[Dataset entries]

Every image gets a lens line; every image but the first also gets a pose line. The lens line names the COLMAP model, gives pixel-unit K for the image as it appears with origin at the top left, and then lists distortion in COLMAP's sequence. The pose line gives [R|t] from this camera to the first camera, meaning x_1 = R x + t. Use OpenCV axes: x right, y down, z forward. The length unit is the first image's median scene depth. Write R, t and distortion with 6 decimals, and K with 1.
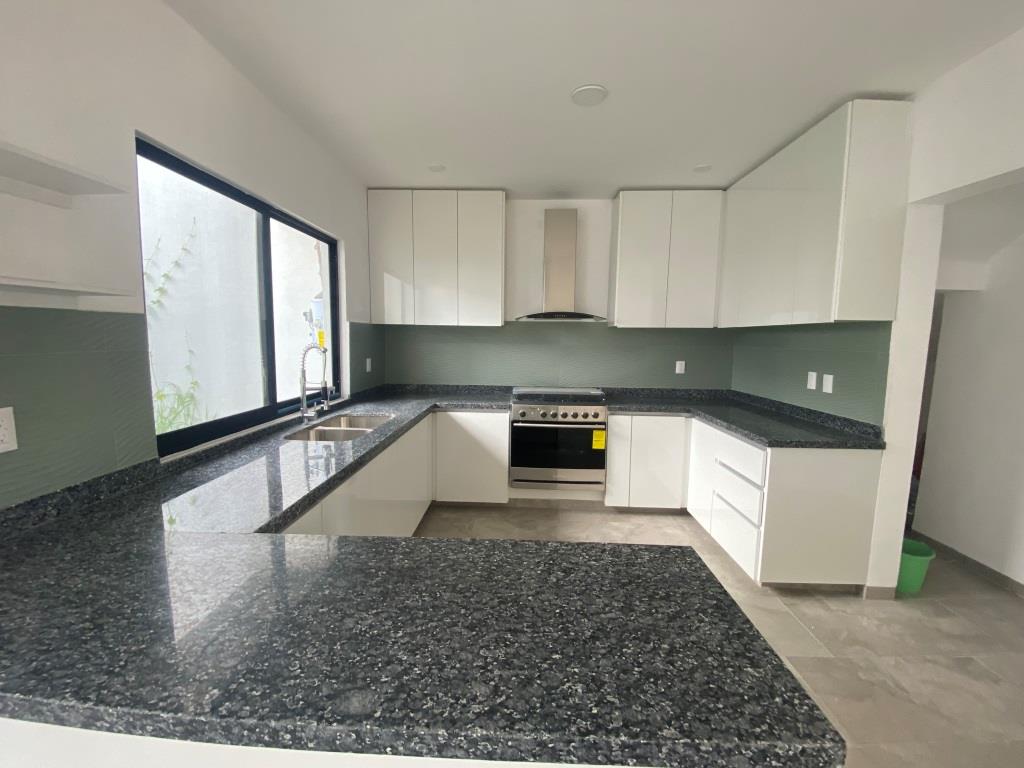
lens RADIAL K [[413.2, 0, 506.7], [0, 413.2, 386.5], [0, 0, 1]] dist [0.026578, -0.023224]
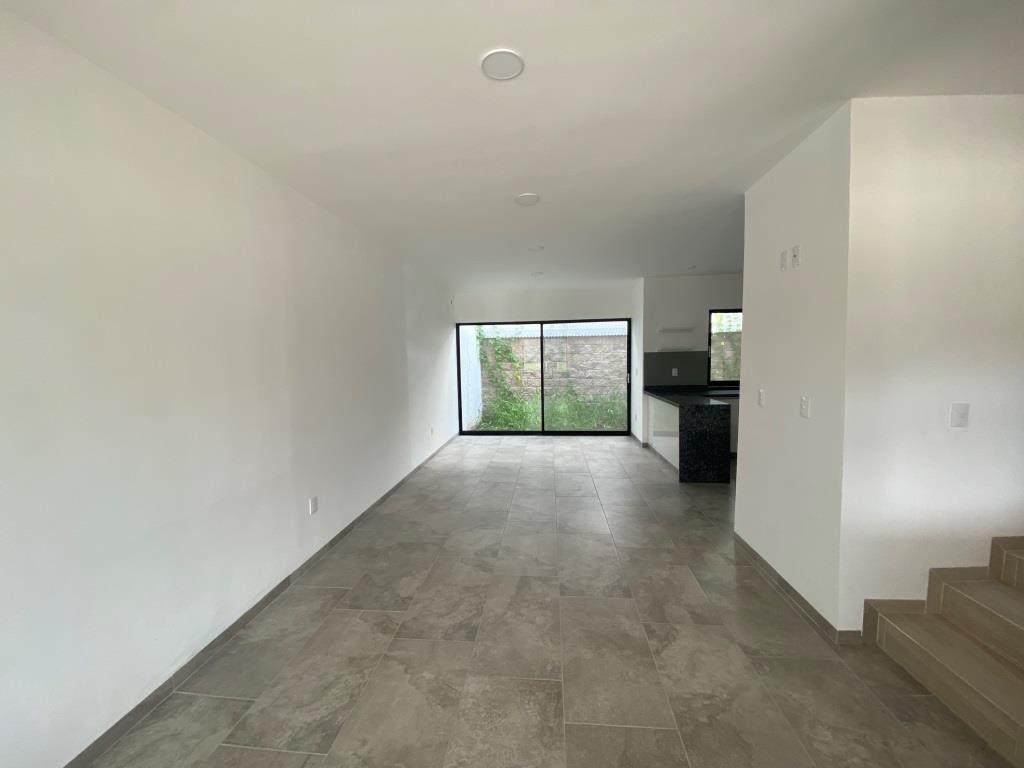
lens RADIAL K [[413.2, 0, 506.7], [0, 413.2, 386.5], [0, 0, 1]] dist [0.026578, -0.023224]
pose [[-0.064162, 0.061970, -0.996014, 1.590472], [-0.103110, 0.992317, 0.068383, 0.050404], [0.992598, 0.107087, -0.057279, -0.345700]]
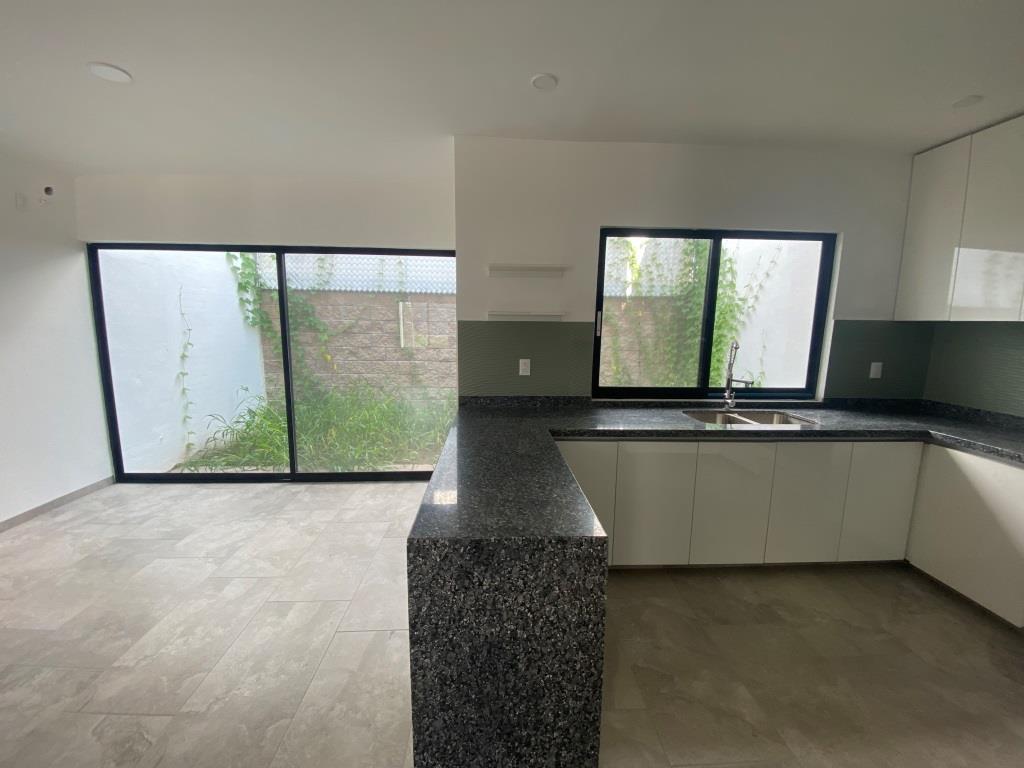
lens RADIAL K [[412.1, 0, 512.8], [0, 412.1, 385.6], [0, 0, 1]] dist [0.031917, -0.023333]
pose [[0.094375, 0.133338, -0.986567, 0.463856], [-0.132297, 0.983880, 0.120319, -0.028028], [0.986707, 0.119165, 0.110494, 0.200157]]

* Exercise objective
Rewrite every line of the material above as a numbered list, skipping any blank lines. Leave the pictures out of your answer.

* Answer below
1. Every image gets a lens line; every image but the first also gets a pose line. The lens line names the COLMAP model, gives pixel-unit K for the image as it appears with origin at the top left, and then lists distortion in COLMAP's sequence. The pose line gives [R|t] from this camera to the first camera, meaning x_1 = R x + t. Use OpenCV axes: x right, y down, z forward. The length unit is the first image's median scene depth. Write R, t and distortion with 6 decimals, and K with 1.
2. lens RADIAL K [[413.2, 0, 506.7], [0, 413.2, 386.5], [0, 0, 1]] dist [0.026578, -0.023224]
3. lens RADIAL K [[413.2, 0, 506.7], [0, 413.2, 386.5], [0, 0, 1]] dist [0.026578, -0.023224]
4. pose [[-0.064162, 0.061970, -0.996014, 1.590472], [-0.103110, 0.992317, 0.068383, 0.050404], [0.992598, 0.107087, -0.057279, -0.345700]]
5. lens RADIAL K [[412.1, 0, 512.8], [0, 412.1, 385.6], [0, 0, 1]] dist [0.031917, -0.023333]
6. pose [[0.094375, 0.133338, -0.986567, 0.463856], [-0.132297, 0.983880, 0.120319, -0.028028], [0.986707, 0.119165, 0.110494, 0.200157]]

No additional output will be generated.